**ÉNONCÉ DE LA TÂCHE:** Prolongez l'intervention faite à l'assemblée générale de S.E.L. en 2010 en reprenant juste après sa dernière phrase.

══ EXTRAIT DE PAGE ══

Assemblée générale de S.E.L., 2010
Je voudrais, avant de débuter cette intervention, avoir une pensée émue pour votre présidente d’honneur, madame Jacqueline de Romilly. Les mots que je viens d’entendre et qu’elle a bien voulu m’adresser m’ont particulièrement touché. Je ne sais si, comme elle l’a écrit « j’ai été efficace partout où je suis passé », mais ce qu’il y a de certain, c’est que je garderai longtemps en mémoire ce souvenir d’un matin de mars 2007, où je trouvai, dans mon casier de professeur, entre une note de service sur la nécessaire fermeture des fenêtres à 17h30, et le mot d’une collègue s’irritant de mon retard à remplir les bulletins, une lettre au verso de laquelle était écrite le nom de Romilly, avec la mention Académie française.

═══
══ DONNÉES FOURNIES ══

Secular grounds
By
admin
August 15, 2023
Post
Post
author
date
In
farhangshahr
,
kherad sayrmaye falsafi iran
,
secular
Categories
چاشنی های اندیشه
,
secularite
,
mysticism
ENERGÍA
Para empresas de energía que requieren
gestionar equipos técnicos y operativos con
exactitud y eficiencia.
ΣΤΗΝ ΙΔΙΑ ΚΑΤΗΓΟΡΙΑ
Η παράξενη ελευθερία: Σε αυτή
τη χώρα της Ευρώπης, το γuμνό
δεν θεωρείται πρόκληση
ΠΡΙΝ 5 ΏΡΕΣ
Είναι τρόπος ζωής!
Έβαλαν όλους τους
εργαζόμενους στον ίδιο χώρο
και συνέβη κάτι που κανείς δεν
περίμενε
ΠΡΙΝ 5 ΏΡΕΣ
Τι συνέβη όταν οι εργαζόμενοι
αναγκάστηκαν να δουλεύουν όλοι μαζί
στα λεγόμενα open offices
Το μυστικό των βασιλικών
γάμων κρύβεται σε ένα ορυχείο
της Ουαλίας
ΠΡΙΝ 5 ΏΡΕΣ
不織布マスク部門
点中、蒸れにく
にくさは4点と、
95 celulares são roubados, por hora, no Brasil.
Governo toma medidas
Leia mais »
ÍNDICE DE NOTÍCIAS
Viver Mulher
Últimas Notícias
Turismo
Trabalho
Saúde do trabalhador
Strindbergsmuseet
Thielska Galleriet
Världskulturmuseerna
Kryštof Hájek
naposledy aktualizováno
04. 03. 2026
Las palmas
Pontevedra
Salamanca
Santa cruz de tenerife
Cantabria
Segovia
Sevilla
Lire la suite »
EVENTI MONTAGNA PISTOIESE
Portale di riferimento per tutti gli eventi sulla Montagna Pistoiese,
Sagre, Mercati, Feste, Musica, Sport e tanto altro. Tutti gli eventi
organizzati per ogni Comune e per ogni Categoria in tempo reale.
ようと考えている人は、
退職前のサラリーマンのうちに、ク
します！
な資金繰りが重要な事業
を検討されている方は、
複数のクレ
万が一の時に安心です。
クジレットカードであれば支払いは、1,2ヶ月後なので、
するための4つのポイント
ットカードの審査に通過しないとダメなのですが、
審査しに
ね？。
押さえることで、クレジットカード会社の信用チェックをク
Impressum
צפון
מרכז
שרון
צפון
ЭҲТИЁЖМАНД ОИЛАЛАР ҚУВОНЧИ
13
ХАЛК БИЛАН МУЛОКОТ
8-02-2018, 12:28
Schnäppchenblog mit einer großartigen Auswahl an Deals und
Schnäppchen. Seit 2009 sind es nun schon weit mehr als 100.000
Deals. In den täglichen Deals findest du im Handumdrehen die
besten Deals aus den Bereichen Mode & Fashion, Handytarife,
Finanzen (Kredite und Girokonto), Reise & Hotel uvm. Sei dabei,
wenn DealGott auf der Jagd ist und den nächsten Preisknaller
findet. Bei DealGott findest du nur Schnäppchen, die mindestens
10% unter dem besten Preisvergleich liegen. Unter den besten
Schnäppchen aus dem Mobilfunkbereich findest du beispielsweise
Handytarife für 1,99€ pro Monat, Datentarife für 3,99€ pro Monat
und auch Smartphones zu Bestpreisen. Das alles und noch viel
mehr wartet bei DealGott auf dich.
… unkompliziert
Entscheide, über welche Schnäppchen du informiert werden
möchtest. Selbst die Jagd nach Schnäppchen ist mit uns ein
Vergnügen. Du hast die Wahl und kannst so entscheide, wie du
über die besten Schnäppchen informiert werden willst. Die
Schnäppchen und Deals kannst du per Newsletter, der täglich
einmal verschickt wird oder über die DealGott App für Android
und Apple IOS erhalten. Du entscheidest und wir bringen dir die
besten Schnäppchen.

═══

**RÉPONSE ATTENDUE:**
« Le collège et le lycée, c’est beaucoup plus près de mon cœur » disait Jacqueline de Romilly dans le portrait que nous avons fait d’elle dans Homère et Shakespeare en banlieue. C’est à cette attention jamais démentie à chaque professeur, aux difficultés quotidiennes de l’enseignement des langues anciennes dans le collège le plus reculé, à cette faculté à répondre à chaque collègue qui lui fait part de ses inquiétudes, que je veux rendre hommage ici. Madame de Romilly a porté avec constance, talent, et modestie, la défense des langues anciennes à un moment où ces dernières étaient systématiquement brocardées comme des matières élitistes, conservatrices, voire réactionnaires, et je sais à quel point ces critiques l’ont blessée.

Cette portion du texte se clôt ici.